5. Implementation Recommendations for the NCCoE Practice Guide:

  • Include a Healthcare Reference Architecture: We urge the NCCoE to develop a reference architecture demonstrating an AI Agent API Gateway that enforces scoped, short-lived credentials for EHR access.
  • Define “Human-in-the-Loop” Binding: Standardize how an OIDC identity token can cryptographically bind an autonomous agent’s actions to a specific physician’s authorization scope.
  • Require Immutable Intent Manifests: Recommend that high-risk agents generate signed “intent manifests” prior to executing actions, allowing anomaly detection engines to block scope escalation before PHI is exfiltrated.

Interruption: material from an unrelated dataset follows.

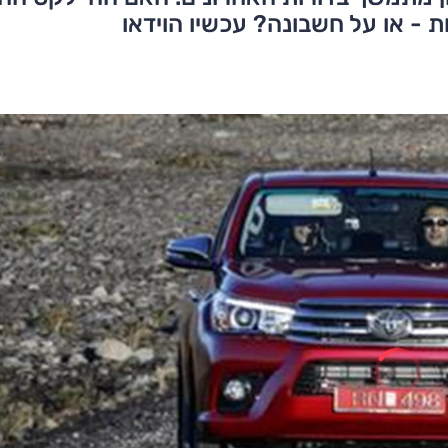
ת - או על חשבונה? עכשיו הוידאו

Why This Specific Framing Works

I read the full 20-page NCCoE draft. Here is why this template hits their exact criteria:

  1. They asked for enterprise use cases: HTI-5 provides a massive, immediate regulatory collision that demands their attention.
  2. They asked about delegation: The “Human-in-the-Loop Binding” point directly answers their question about how to link an agent’s identity to a human user (OAuth act claim).
  3. They asked about standards: Bridging SMART on FHIR with their proposed SPIFFE/OAuth 2.1 stack shows that we are thinking about actual integration, not just theory.

Stop debating the theory. Send the email. We have until April 2. Let’s make sure the resulting NIST framework actually survives contact with the real world.